Poster of the film Cu va chim se se (The owl and the sparrow), of which Jenni Trang Le is the deputy director

In 2008, Chanh Phuong asked her to get involved full-time in filmmaking and Jenni decided to try it for one year. It's been three years now and she has been invited to work on so many projects by different producers that she has never thought about returning to the US.

Jenni said she wants to become a film director, but also asserted she would not study it in the US.

She intends to join courses in Vietnam, watch more local films and live in the country to make films that are authentically Vietnamese.

TV hay days

Le Van Kiet, another Viet kieu film graduate, returned to Vietnam last year to work in television.

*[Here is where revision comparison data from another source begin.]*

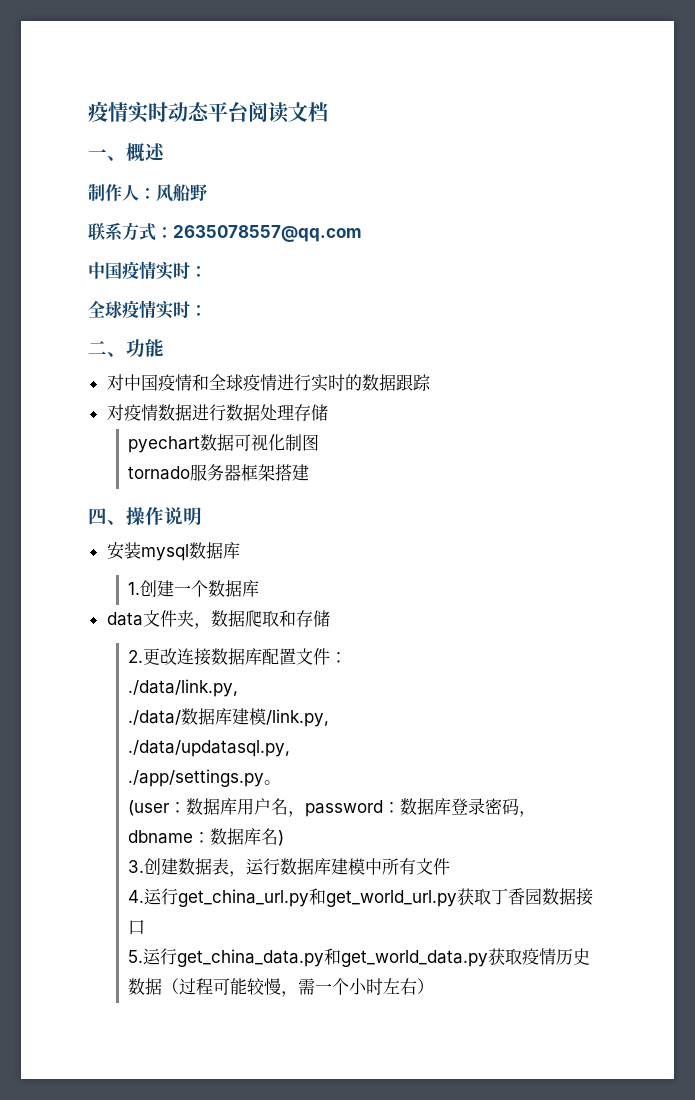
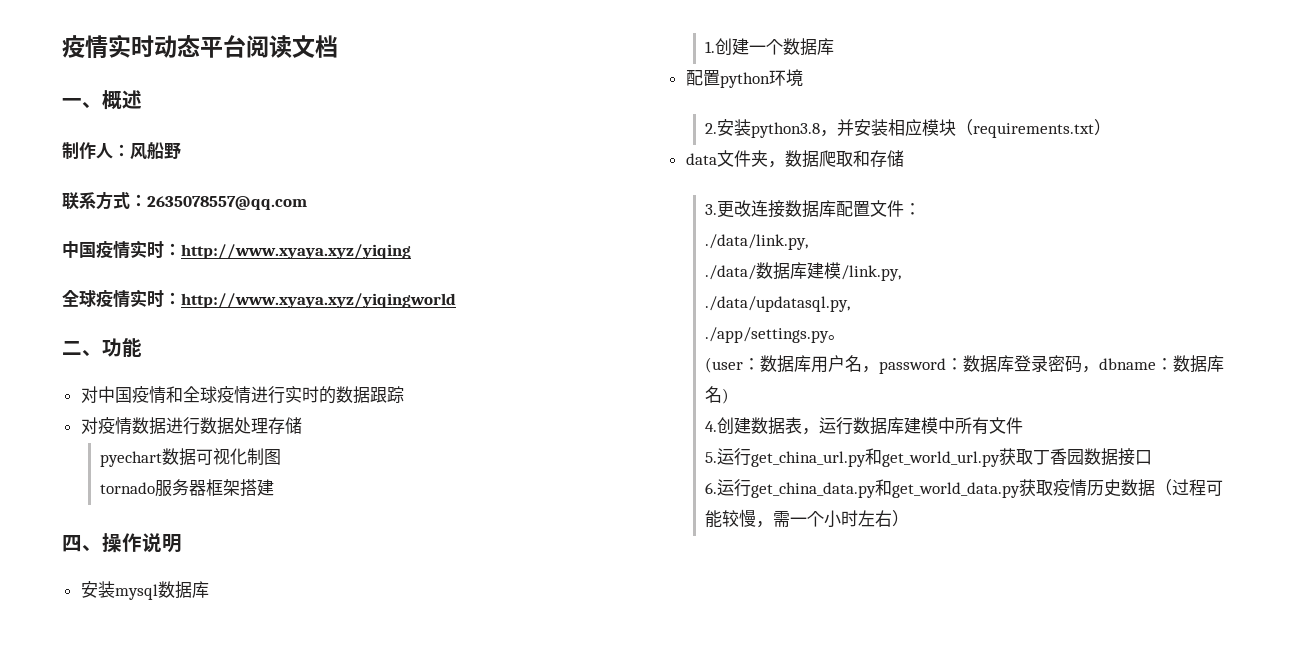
(207, 271) none -> [181,244,411,259] http://www.xyaya.xyz/yiqing
(207, 310) none -> [181,293,456,308] http://www.xyaya.xyz/yiqingworld
(260, 588) none -> [685,69,803,88] [704,119,1111,138] // 配置python环境 // 2.安装python3.8，并安装相应模块（requirements.txt）
[128,650,144,663] 2. -> [704,204,717,215] 3.
[128,860,145,873] 3. -> [704,421,717,432] 4.
[128,890,145,903] 4. -> [704,452,717,463] 5.
[128,950,144,963] 5. -> [704,482,717,494] 6.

He was invited by Tri Viet Media to make a TV series for HTV3.

TV shows in Vietnam are enjoying a boom and it won't last forever, said the 33-year-old director whose Cuoi duong bang (At the end of the runway), a 50-episode series about the modeling and fashion industries in Vietnam, is being aired on Ho Chi Minh City Television, channel HTV3.

While working on the show, Kiet brought in two deputy directors and three cameramen who used to work in the US.

Kiet himself used to work for Nippon Herald Films, the distributor of many New Line and Miramax productions.

The University of California graduate said he wants to concentrate on telefilms at the moment, since they are in high demand, but he is also preparing to make a feature film sometime this year.